▶ [Extract provided]:
--

The first and most important reason is that standard regression models had a one to two-hundred year headstart on copula models (depending on exactly where you count the genesis of regression models and copula models). Any explanation is the disparity in usage is going to have to start there.
The method of least-squares estimation for fitting functions through data was developed in the early nineteenth century by Legendre and Gauss, and the Gauss-Markov theorem was published by Gauss in 1821. By the late nineteenth century the term "regression" had come into use to describe the narrow phenomenon of regression to the mean, but it was developed further at the end of the nineteenth century in a form that is a clear precursor to the modern theory. In particular, Yule gave a close precursor to the modern regression model in Yule (1897) and Fisher had developed and analysed the standard Gaussian regression model that is used today no later than Fisher (1922).

--

▶ [Dataset extract]:

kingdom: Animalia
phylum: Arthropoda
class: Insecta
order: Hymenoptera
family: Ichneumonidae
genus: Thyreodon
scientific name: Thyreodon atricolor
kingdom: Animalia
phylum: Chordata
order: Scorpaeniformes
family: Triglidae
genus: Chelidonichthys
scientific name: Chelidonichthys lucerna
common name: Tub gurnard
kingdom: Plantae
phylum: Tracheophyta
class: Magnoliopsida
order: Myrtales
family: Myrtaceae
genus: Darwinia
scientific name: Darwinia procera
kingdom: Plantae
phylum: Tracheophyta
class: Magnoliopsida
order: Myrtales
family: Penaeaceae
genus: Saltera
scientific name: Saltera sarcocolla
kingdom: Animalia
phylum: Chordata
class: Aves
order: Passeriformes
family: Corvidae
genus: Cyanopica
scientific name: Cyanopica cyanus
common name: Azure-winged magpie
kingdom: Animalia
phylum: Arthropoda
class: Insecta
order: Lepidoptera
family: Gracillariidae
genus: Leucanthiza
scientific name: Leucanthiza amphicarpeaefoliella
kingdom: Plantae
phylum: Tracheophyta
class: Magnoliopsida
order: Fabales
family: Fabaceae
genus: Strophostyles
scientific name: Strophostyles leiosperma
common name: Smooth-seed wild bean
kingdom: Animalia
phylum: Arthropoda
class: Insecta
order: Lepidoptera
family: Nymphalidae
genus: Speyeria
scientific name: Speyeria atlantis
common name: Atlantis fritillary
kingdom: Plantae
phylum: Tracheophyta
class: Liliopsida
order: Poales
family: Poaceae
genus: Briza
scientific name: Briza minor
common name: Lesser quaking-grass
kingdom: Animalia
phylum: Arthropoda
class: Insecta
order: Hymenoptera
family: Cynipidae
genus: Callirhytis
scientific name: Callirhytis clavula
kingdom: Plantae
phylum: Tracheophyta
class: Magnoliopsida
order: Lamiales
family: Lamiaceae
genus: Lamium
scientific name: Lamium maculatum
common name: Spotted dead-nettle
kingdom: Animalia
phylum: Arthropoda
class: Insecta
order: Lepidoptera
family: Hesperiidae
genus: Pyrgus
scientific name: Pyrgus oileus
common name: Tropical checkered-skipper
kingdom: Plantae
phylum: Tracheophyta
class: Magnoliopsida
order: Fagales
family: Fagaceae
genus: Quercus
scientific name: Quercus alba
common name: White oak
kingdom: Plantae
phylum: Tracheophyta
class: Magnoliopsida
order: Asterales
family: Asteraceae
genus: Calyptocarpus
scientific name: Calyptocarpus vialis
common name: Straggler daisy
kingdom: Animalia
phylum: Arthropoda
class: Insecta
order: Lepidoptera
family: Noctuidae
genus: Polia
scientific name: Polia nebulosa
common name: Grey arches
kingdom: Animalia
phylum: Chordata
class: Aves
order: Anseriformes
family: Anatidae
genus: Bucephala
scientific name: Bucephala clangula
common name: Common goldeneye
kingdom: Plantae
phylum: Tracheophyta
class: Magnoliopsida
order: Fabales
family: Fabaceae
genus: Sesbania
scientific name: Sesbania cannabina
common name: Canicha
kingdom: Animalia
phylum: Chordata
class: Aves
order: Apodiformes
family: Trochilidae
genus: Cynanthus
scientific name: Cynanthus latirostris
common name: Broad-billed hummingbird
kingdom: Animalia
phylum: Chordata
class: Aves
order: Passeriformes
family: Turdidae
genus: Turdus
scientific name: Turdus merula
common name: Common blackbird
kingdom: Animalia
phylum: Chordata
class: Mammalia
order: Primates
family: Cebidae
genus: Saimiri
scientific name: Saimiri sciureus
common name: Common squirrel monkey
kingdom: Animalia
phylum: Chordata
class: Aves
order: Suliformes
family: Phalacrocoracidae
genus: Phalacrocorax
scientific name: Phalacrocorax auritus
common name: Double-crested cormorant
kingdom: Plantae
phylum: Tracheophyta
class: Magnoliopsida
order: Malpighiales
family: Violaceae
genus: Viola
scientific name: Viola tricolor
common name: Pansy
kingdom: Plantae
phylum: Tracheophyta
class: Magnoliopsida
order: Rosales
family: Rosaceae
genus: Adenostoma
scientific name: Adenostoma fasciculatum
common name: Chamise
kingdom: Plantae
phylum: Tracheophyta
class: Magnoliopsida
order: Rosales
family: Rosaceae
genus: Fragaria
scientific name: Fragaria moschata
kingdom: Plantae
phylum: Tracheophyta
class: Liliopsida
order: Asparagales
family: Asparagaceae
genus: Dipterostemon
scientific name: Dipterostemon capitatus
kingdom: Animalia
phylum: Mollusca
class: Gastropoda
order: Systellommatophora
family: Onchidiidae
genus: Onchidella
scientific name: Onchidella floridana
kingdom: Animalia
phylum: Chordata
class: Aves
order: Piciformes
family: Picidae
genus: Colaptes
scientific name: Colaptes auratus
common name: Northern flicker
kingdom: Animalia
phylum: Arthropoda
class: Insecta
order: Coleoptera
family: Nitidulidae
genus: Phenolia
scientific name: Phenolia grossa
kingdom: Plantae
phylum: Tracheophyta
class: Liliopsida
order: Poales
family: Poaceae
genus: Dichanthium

--

▶ [Tasks for this exercise]:
1. Does each statement agree with the passage on regression and copula models? Answer yes or no for each, quoting the words of the passage that decide it.
(a) Gauss published the Gauss-Markov theorem in 1821.
(b) Yule's close precursor to the modern regression model appeared in 1922.
(c) Least-squares estimation was developed in the early twentieth century.
2. According to the passage on regression and copula models, who developed the method of least-squares estimation?
3. Resume the passage on the history of regression and copula models, picking up after its last sentence.
The material has nothing to do with the passage on the history of regression models.

▶ [Answer list]:
1.
(a) Yes: "the Gauss-Markov theorem was published by Gauss in 1821."
(b) No: "Yule gave a close precursor to the modern regression model in Yule (1897)."
(c) No: "The method of least-squares estimation for fitting functions through data was developed in the early nineteenth century by Legendre and Gauss."

2. Legendre and Gauss developed it in the early nineteenth century.

3.
Contrarily, copulas were first introduced into statistics in Sklar (1959) and were developed further over later decades. The initial mathematical result underpinning the field was a "folk theorem" for over a decade, until it was proved by multiple authors in the 1970s. The first statistical conference looking at copulas didn't occur until 1990 and even after this, copulas were only really applied in the field of finance. Copula models did not really become widely visible in the statistics profession until about the turn of the twenty-first century, when Li (2000) popularised them in a seminal article in finance. It is probably only in the last two to three decades that copulas have become broadly known even within the statistical profession. As you point out, the copula theory is mathematically more complex, but it is also much, much younger.
Statistical theories and models tend to start out with narrow usage confined to scholars in the field and then --- if they have sufficient value--- they expand out to be used more widely by various professionals in a broader range of applied fields. It is not until they become sufficiently widely used in the professions that universities decide it is worth teaching those models in their regular courses. In the present case, copula models are about twenty years old and they have probably only started being taught in the universities in the last ten years (and at some universities not yet at all). You only have to go back about a decade and statistical students at a university would not even have heard of copula models (unless they ran into them as a speciality) and would not have had any courses that taught it.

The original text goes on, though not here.